On the Mesa: An Anthology of Bolinas Writing was published in 1971 by City Lights. The book included work by Michael Bond, David Meltzer, Max Crosley, Robert Creeley, Ebbe Borregaard, Joanne Kyger, Tom Clark, Bill Berkson, John Doss, Keith Lampe, Bill Brown, John Thorpe, Lawrence Kearney, and Lewis Warsh, with a frontispiece drawn by Arthur Okamura and including a drawing by Gordon Baldwin. A note on the back of the book reads:

This is a gathering of poets and writers and artists living in or around the mesa in Bolinas, California.

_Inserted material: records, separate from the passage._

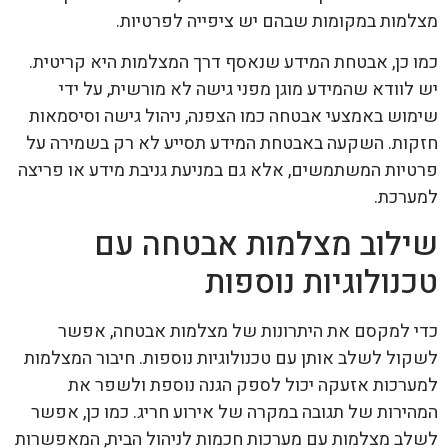
מצלמות במקומות שבהם יש ציפייה לפרטיות.
כמו כן, אבטחת המידע שנאסף דרך המצלמות היא קריטית.
יש לוודא שהמידע מוגן מפני גישה לא מורשית, על ידי
שימוש באמצעי אבטחה כמו הצפנה, ניהול גישה וסיסמאות
חזקות. השקעה באבטחת המידע תסייע לא רק בשמירה על
פרטיות המשתמשים, אלא גם במניעת גניבת מידע או פריצה
למערכת.
שילוב מצלמות אבטחה עם
טכנולוגיות נוספות
כדי למקסם את היתרונות של מצלמות אבטחה, אפשר
לשקול לשלב אותן עם טכנולוגיות נוספות. חיבור המצלמות
למערכות אזעקה יכול לספק הגנה נוספת ולשפר את
המהירות של תגובה במקרה של אירוע חריג. כמו כן, אפשר
לשלב מצלמות עם מערכות חכמות לניהול הבית, המאפשרות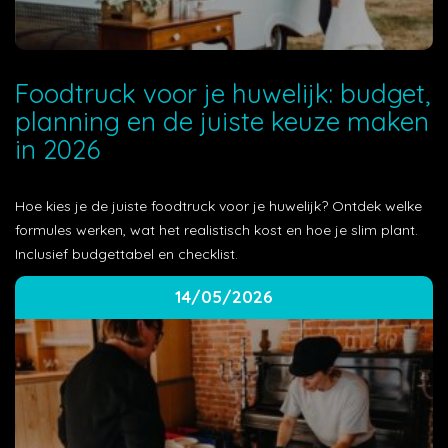
Foodtruck voor je huwelijk: budget,
planning en de juiste keuze maken
in 2026
Hoe kies je de juiste foodtruck voor je huwelijk? Ontdek welke
formules werken, wat het realistisch kost en hoe je slim plant.
Inclusief budgettabel en checklist.
14/05/2026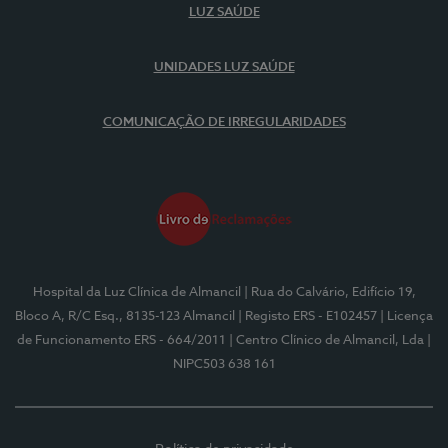
LUZ SAÚDE
UNIDADES LUZ SAÚDE
COMUNICAÇÃO DE IRREGULARIDADES
Hospital da Luz Clínica de Almancil
| Rua do Calvário, Edifício 19,
Bloco A, R/C Esq., 8135-123 Almancil
| Registo ERS - E102457
| Licença
de Funcionamento ERS - 664/2011
| Centro Clínico de Almancil, Lda
|
NIPC503 638 161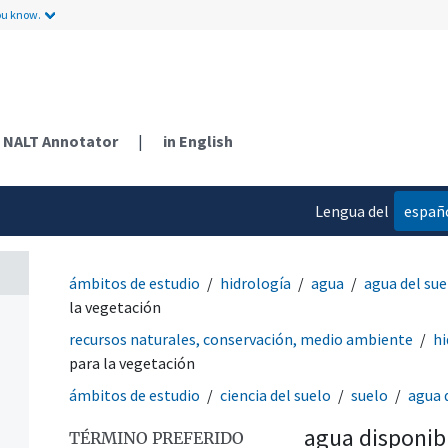
ou know.
NALT Annotator
|
in English
Lengua del
españ
contenido
ámbitos de estudio
hidrología
agua
agua del sue
la vegetación
recursos naturales, conservación, medio ambiente
hi
para la vegetación
ámbitos de estudio
ciencia del suelo
suelo
agua 
agua disponibl
TÉRMINO PREFERIDO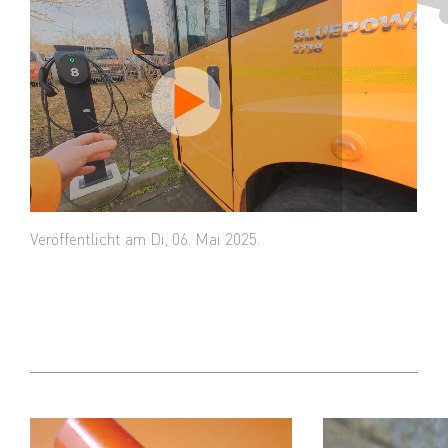
Video abspielen
Veröffentlicht am Di, 06. Mai 2025.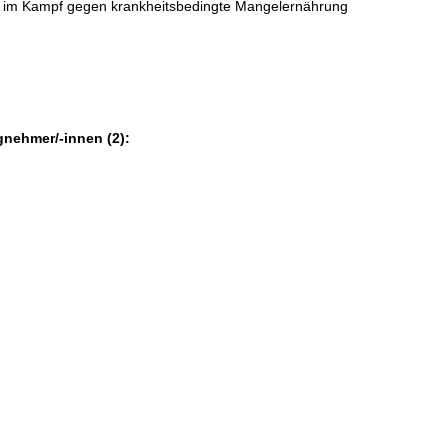
n im Kampf gegen krankheitsbedingte Mangelernährung
gnehmer/-innen (2):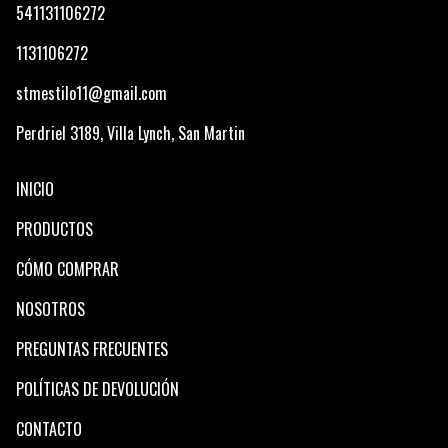
541131106272
1131106272
stmestilo11@gmail.com
Perdriel 3189, Villa Lynch, San Martin
INICIO
PRODUCTOS
CÓMO COMPRAR
NOSOTROS
PREGUNTAS FRECUENTES
POLÍTICAS DE DEVOLUCIÓN
CONTACTO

Not so much a school of poets as a meeting of those who happen to be at this geographical location at this point in wobbly time, several divergent movements in American poetry of the past 20 years (Black Mountain, San Francisco Beat, ''New York School'' of poets) have come together with new Western and mystic elements at the unpaved crossroads of Bolinas.

While there were several magazines and journals that were devoted to Bolinas writing, On the Mesa was the first, and only, anthology of Bolinas writers.

Also printed on the back cover is this quote from poet Daniel Moore (who had lived in Bolinas for a brief time in the late sixties):

Like those Rabelaisian characters who took to the mountaintops during the plague and caroused and told stories completely unharmed by the plague while the plague went on below them, like those in Noah's boat who took to high ground during the flood, like those who ''hold back the edges of [their] gowns . . . for we are going through Hell,'' so these poets have taken to the Bolinas Mesa, high ground, while the world goes awash around them, practicing a little ''Black Mountainery,'' a little ''New York Schoolery,'' and a little Tom Foolery. All part of America's vital poetic machinery, high on the Mesa.

Moore is somewhat over romantic here, but that sense of Bolinas as refuge was very real.

''The first few years I lived in Bolinas I did not want to go into the City,'' MacAdams said, ''I really wanted to root myself in Bolinas . . . I didn't even like to look at San Francisco across the water!'' This sentiment was shared not only by the poets but most people living in Bolinas. A sentiment that was soon to become a cause in itself.